EXERCISE BRIEF:
Copy exactly the lines of the material below that run from the one containing "Dr. Shauna Shapiro" through the one containing "ana, Schweiz – 29. bis 31. August 2024". Copy no other lines.

DATA LISTING:
*** Begin section ***
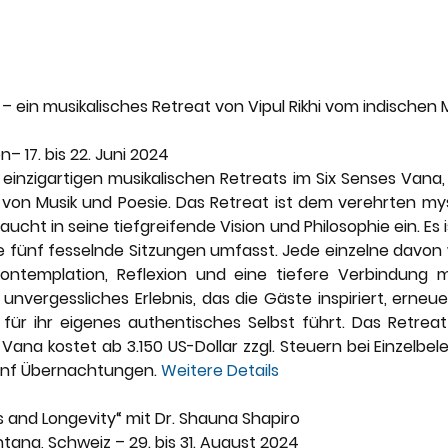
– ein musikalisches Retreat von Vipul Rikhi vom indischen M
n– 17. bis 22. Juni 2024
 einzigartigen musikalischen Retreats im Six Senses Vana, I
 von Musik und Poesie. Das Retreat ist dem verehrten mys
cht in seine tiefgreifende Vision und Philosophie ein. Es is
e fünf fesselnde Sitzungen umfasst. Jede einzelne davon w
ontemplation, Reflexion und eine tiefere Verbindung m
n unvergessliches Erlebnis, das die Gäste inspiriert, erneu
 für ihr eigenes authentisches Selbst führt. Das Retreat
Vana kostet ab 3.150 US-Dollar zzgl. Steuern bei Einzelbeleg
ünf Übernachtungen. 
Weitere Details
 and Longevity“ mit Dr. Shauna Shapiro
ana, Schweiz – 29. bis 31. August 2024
*** End section ***
*** Begin section ***
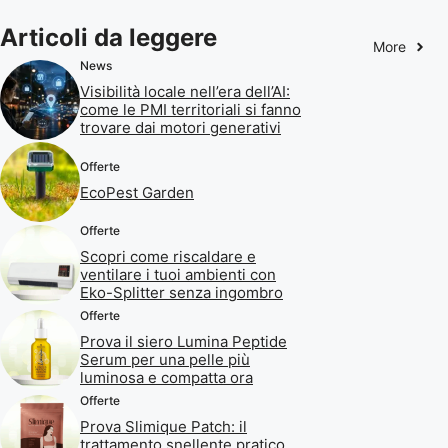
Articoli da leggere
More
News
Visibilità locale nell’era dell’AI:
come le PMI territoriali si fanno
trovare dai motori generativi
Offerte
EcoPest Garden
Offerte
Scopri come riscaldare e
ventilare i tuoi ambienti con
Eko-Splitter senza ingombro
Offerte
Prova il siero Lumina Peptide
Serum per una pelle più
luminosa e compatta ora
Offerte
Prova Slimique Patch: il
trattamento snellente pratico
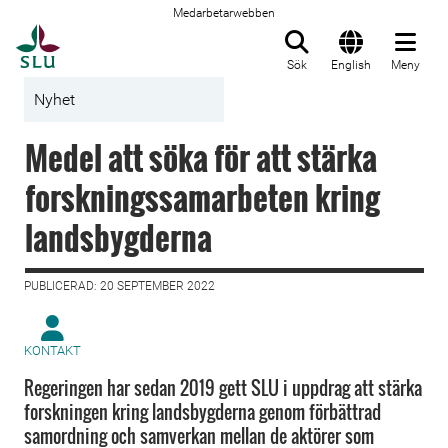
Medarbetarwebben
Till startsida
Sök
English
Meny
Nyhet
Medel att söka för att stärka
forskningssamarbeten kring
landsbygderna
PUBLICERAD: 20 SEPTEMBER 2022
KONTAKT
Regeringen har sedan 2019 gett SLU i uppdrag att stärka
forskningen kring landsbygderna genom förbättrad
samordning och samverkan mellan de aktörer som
*** End section ***
*** Begin section ***
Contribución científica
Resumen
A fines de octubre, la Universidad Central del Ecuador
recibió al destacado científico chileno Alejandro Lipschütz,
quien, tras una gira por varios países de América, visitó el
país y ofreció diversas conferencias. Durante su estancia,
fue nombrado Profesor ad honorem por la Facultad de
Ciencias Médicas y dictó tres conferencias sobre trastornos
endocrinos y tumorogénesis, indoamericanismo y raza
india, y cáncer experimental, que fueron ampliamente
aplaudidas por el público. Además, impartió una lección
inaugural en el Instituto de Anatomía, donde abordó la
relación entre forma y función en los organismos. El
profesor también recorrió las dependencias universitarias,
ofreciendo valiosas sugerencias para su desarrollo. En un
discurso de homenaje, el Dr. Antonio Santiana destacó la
*** End section ***
TASK OUTPUT:
 and Longevity“ mit Dr. Shauna Shapiro
ana, Schweiz – 29. bis 31. August 2024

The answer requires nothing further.